> [学習用文章]:
****
これは、スウェーデンの衣料小売り大手ヘネス・アンド・マウリッツ(H&M)が中国のウイグル自治区をめぐる問題に「強制労働や民族・宗教的マイノリティーに対する差別の告発を含む複数の市民団体の報告やメディアの報道を受け、当社は深く懸念している」との声明を出し、ウイグル産の最高級綿「新疆綿」の調達を停止したと表明たことが切っ掛けです。
これに中国のネットユーザーが反発。中国共産党の青年組織である共産主義青年団(共青団)はウェイボでH&Mやり玉に挙げ、「中国で金儲けを望んでいながら誤った臆測を広げ、新疆綿をボイコットするのか。虫が良すぎる」と非難。人民解放軍もウェイボのアカウントの一つで、H&Mの発表文は「無知で傲慢」だとこき下ろし、不買を呼びかけました。
すると、H&Mの商品はアリババやJD.comといったショッピングサイトから削除され、Baidu Maps(百度地図)はH&Mの店舗の位置情報を削除しました。ソーシャルメディアの投稿では、中国各地で少なくとも50店舗のH&Mがデモを恐れて店を閉めているとのことです。
この不買は他の欧米ブランドにも拡大しています。
ナイキは新疆綿の使用につい「私達は新疆ウイグル自治区の強制労働および関連する強制労働の報告について憂慮しています。ナイキは新疆ウイグル自治区から商品を調達しておらず、わたしたちの発注先も同自治区の布や糸を使用していないことを確認しました」とコメントしたのですけれども、ウェイボー(Weibo)では、人々が抗議のためエアジョーダンやエアフォース1を燃やす動画を投稿。人気俳優のワン・イーボーは、声明に対する批判を受けて、ナイキのイメージキャラクター契約を打ち切りました。
****
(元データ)
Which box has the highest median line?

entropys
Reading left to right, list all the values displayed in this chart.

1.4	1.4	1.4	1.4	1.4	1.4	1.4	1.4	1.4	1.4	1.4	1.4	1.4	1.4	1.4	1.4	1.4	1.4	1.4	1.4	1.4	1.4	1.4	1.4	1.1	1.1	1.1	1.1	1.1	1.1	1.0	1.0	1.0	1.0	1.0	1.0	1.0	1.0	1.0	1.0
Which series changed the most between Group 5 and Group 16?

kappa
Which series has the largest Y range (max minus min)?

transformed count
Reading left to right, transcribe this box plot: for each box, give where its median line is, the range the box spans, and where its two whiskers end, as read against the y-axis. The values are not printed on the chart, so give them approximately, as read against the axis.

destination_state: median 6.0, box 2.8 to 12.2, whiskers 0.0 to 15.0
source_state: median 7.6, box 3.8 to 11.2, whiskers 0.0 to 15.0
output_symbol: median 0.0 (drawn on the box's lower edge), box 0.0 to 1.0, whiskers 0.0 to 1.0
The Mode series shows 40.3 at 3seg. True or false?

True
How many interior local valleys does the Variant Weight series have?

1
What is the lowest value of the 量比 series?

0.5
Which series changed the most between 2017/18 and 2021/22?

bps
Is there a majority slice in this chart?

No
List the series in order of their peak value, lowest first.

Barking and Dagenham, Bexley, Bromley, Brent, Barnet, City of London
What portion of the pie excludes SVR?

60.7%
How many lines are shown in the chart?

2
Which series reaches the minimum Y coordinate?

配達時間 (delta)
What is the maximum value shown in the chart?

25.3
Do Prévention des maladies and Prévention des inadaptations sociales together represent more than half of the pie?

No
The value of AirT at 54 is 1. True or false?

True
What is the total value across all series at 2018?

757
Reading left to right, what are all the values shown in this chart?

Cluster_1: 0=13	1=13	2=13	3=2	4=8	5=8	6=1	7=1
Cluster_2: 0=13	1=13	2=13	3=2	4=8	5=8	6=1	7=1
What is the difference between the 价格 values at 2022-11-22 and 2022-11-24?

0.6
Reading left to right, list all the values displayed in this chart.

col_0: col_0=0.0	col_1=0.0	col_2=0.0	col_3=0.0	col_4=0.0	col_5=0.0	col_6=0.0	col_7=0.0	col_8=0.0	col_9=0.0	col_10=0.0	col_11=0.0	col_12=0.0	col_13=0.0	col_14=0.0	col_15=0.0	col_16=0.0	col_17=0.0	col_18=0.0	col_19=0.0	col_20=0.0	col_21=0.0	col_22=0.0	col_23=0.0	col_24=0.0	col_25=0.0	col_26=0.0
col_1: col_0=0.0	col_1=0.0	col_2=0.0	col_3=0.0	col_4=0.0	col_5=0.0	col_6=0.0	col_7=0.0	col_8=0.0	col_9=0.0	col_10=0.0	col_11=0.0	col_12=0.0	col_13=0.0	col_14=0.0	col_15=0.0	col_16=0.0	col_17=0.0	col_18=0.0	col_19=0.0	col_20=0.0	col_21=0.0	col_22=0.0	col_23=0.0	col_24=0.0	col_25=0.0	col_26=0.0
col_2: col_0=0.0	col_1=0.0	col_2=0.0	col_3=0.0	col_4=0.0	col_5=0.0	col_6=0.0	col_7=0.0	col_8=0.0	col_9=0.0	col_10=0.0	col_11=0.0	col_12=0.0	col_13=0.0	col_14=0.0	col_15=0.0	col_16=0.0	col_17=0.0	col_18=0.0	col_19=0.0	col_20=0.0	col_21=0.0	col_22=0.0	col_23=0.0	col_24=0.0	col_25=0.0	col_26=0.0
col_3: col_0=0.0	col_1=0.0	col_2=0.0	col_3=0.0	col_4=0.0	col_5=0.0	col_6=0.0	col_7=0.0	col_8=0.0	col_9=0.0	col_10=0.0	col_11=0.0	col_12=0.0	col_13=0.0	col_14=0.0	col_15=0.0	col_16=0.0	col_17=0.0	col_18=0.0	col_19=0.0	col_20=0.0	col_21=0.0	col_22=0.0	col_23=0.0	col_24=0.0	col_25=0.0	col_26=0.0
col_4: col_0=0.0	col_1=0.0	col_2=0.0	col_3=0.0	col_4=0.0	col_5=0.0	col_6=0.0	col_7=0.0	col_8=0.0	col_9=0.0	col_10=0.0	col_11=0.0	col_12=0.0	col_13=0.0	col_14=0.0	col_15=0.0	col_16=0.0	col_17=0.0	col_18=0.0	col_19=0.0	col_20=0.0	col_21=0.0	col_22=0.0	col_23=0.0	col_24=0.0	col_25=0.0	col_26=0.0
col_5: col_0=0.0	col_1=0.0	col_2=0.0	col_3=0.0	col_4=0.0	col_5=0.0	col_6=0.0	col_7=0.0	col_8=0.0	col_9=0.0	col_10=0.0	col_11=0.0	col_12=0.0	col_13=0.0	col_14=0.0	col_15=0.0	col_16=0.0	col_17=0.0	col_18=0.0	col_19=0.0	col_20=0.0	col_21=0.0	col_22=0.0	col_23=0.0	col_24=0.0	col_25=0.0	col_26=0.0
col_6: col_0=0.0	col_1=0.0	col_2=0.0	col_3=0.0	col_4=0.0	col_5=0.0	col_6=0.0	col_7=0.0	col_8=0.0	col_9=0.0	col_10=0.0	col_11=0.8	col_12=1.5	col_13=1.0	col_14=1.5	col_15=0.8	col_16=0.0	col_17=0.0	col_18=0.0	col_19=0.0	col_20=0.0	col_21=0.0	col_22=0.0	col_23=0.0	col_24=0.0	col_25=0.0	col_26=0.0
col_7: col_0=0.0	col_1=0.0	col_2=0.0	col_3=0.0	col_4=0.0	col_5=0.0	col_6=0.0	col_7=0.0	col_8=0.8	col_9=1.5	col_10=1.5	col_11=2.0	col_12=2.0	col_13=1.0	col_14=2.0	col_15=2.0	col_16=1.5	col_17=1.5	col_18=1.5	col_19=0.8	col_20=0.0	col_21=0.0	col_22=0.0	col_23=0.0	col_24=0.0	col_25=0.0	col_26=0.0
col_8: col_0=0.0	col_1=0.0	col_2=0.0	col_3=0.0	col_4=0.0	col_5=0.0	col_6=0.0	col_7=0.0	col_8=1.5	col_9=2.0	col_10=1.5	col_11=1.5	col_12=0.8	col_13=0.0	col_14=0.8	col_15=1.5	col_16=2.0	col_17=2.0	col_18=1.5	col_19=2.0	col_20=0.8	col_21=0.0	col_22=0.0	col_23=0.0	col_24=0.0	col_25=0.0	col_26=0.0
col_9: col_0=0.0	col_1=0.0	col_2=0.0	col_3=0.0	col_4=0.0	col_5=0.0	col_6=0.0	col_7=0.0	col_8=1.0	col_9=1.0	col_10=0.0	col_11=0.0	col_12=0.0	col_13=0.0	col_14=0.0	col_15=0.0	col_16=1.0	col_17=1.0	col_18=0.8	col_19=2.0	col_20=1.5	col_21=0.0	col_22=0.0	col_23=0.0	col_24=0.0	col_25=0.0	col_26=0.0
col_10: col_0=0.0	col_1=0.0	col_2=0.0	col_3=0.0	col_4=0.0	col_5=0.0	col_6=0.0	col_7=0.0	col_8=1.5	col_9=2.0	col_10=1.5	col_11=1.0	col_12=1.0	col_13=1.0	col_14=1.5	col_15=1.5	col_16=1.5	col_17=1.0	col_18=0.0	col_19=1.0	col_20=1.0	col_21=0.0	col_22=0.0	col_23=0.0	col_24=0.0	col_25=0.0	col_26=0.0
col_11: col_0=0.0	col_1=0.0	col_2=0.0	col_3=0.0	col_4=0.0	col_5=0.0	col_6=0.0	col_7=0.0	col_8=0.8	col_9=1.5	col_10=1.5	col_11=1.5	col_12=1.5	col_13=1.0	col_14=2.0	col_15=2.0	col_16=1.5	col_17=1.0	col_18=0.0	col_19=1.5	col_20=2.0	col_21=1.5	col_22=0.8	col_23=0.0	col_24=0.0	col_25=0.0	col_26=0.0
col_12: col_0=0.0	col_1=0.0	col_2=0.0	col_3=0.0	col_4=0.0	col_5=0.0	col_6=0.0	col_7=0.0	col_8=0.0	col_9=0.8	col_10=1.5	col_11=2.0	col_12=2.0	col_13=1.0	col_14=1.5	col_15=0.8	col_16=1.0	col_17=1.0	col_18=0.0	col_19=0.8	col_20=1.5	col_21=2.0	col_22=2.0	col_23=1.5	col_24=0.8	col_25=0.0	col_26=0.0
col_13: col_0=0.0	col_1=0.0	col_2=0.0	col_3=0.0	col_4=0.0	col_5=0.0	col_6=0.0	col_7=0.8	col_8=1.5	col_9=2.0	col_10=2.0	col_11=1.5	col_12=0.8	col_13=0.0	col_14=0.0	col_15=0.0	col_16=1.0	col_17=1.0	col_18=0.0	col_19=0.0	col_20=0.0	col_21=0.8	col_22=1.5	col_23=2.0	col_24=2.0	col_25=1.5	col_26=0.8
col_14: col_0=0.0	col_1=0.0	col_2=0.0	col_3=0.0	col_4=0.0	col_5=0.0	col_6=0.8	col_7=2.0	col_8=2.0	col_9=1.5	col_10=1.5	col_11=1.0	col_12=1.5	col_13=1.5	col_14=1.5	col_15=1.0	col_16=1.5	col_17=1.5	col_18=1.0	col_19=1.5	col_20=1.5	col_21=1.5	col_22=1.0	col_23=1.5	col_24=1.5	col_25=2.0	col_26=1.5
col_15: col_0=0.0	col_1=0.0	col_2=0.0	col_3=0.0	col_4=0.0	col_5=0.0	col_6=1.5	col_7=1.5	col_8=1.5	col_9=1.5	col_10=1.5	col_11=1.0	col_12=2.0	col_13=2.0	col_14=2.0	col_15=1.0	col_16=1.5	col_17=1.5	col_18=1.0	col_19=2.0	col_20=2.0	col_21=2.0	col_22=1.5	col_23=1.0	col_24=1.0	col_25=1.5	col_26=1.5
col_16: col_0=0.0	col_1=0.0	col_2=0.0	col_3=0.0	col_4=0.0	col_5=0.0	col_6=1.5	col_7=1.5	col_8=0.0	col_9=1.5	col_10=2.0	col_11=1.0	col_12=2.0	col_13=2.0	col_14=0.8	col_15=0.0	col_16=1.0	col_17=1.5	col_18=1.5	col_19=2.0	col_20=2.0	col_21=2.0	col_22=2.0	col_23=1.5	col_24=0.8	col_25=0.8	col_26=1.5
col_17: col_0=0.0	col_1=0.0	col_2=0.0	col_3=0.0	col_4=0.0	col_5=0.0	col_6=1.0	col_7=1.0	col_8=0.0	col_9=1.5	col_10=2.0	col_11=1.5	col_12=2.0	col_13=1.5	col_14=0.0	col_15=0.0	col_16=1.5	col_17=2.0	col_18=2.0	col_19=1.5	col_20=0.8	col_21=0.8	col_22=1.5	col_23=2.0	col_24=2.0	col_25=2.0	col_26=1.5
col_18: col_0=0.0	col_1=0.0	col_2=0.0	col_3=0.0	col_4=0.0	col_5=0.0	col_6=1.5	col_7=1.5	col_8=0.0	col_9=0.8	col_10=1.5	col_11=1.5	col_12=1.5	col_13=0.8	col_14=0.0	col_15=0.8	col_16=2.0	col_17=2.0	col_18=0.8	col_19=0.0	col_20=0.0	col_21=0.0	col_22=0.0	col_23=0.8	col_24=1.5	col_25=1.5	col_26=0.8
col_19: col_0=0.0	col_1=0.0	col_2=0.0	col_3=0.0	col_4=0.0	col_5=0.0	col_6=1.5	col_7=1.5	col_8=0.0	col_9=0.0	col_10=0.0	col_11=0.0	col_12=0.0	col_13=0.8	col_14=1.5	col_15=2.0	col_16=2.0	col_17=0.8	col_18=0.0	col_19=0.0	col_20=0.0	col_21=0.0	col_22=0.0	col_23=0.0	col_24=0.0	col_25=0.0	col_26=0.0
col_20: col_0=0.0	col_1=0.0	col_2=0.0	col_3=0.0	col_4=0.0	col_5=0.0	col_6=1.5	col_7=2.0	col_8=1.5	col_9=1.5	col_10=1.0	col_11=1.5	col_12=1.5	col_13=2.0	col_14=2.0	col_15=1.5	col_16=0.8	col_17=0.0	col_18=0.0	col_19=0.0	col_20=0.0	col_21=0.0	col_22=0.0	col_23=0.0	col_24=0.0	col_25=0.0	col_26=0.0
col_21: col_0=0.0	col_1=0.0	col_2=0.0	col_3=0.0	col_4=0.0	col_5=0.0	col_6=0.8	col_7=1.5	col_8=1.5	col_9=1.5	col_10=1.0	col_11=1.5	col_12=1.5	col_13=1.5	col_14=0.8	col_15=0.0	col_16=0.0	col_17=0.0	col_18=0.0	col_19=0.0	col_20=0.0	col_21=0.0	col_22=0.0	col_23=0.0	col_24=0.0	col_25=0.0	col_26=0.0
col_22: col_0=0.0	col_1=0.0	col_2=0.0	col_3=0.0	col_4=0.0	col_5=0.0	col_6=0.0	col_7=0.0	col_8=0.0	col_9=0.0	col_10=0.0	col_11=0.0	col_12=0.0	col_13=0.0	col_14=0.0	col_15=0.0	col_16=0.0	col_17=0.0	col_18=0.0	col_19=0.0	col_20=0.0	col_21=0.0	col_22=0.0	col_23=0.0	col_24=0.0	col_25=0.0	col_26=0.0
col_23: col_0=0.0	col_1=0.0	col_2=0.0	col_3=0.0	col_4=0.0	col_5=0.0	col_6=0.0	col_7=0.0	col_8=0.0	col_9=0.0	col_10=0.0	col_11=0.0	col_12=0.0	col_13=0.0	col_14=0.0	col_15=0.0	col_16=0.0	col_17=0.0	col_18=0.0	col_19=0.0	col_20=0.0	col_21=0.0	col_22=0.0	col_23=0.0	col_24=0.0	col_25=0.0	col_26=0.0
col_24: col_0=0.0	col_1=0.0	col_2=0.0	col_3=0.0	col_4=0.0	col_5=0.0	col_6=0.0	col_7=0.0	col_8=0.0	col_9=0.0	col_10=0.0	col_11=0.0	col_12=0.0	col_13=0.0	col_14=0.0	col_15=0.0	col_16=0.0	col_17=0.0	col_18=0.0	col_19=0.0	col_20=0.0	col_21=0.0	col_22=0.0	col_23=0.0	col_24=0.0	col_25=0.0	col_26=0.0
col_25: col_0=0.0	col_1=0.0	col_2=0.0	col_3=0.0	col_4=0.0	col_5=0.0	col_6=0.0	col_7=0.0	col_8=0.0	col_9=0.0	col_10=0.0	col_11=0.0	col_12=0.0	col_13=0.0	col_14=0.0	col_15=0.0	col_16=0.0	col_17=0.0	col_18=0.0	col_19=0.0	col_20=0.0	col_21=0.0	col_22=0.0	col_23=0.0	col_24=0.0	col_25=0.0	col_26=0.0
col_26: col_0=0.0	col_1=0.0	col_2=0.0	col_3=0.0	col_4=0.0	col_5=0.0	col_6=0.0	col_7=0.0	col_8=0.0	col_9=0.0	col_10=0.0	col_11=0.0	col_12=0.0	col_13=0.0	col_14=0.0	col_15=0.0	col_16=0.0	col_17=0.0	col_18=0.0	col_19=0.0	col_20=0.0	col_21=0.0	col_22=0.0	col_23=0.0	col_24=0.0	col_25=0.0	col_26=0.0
****
> [課題内容]: 新疆綿をめぐる不買運動の文章を、最後の文に続けて書き進めてください。 上の資料は、別の出典から取られたものです。

> [本課題の解答]:
その他にも、アディダスやバーバリーなどがイメージキャラクター契約を打ち切られたり、新疆綿を使用しない企業だと人民日報から名指しされたりしているようです。
2.変化した習近平政権の戦略
これら中国の不買運動を受け、中国のアパレルメーカーは新疆綿を支援する声明を発表。スポーツブランドの安踏体育用品(ANTA)や鴻星爾克(ERKE)といった地場衣料各社はウイグル自治区産の原材料を継続使用すると発表しました。
これを受け、中国の株式市場ではこれら企業の株価が上昇。安踏体育用品(ANTA)の株価は香港市場で一時10%上昇し、上海拉夏貝爾服飾は一時、40%近く値上がりしました。その一方、ナイキと提携するスポーツ小売りの滔搏国際ホールディングスは16%安と過去最大の下げを見せました。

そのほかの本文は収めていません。